Hainuke Temple (海努克庙 (海努克廟)), known as "Hainukedugang" (海努克都纲, meaning "Yak Temple") in Mongolian and "Yinding Temple" (银顶寺) in Chinese, was a temple of Gelug from the time of the Dzungar Khanate.

Hainuke Temple was destroyed and its ruins are located in Qapqal Xibe Autonomous County, Ili Kazakh Autonomous Prefecture, Xinjiang Uygur Autonomous Region.

==History==
===Construction===
In the 1670s, the Olot Mongolian Junggar Tribe (厄鲁特蒙古准噶尔部) moved its capital to Ili, and the Hainuke Ancient City (海努克古城) became the capital of the Dzungar Khanate.

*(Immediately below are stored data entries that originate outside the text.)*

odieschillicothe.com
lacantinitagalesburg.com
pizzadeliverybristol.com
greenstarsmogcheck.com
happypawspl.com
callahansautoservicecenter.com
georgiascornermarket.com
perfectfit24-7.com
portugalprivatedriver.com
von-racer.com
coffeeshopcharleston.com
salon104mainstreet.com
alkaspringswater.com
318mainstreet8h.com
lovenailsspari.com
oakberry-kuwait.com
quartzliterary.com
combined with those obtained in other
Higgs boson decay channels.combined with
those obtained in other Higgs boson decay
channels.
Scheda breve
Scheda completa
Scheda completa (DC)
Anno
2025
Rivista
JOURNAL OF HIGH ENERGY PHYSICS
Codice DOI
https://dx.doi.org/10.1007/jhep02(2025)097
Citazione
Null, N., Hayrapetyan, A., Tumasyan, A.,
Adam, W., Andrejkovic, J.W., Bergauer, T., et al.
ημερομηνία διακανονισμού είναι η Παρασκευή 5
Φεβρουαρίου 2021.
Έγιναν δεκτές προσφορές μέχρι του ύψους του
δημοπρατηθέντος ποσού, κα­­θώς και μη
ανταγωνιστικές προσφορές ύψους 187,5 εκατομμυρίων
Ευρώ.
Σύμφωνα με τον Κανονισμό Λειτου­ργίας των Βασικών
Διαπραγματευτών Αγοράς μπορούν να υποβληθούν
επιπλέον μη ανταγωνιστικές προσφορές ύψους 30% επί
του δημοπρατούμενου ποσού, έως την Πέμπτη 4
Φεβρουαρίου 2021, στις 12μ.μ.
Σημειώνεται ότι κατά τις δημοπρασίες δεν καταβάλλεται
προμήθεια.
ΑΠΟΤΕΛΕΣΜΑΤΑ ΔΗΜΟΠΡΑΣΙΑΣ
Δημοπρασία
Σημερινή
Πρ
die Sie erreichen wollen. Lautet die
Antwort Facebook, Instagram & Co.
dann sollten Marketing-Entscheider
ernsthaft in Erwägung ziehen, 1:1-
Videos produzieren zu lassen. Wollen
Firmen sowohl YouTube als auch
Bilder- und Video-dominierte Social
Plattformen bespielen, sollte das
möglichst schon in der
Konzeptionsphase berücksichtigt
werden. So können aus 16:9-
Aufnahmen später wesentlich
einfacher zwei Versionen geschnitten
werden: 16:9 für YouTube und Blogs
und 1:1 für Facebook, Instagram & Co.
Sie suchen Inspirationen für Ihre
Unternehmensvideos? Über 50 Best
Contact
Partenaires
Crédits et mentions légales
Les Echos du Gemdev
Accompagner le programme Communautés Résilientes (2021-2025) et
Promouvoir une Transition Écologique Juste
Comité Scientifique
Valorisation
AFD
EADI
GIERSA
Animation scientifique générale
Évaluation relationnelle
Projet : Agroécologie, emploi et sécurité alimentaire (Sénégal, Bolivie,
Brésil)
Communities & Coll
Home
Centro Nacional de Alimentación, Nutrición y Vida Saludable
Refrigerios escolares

At the beginning of the 18th century, they built the Hainuke Temple on the south bank of the Yili River.

===Destroyed===
In December 1753, Hainuke Temple was burned down. Later, the temple was rebuilt. In 1762, the Qing Government wanted to set up a military castle in Hainuke Temple, and the Temple was demolished.

==Hainuke Temple Relic Site==
Hainuke Temple Relic Site (海努克庙遗址) is located in Qapqal Xibe Autonomous County, and was designated as a protected cultural relic in the Xinjiang Autonomous Region in 1966.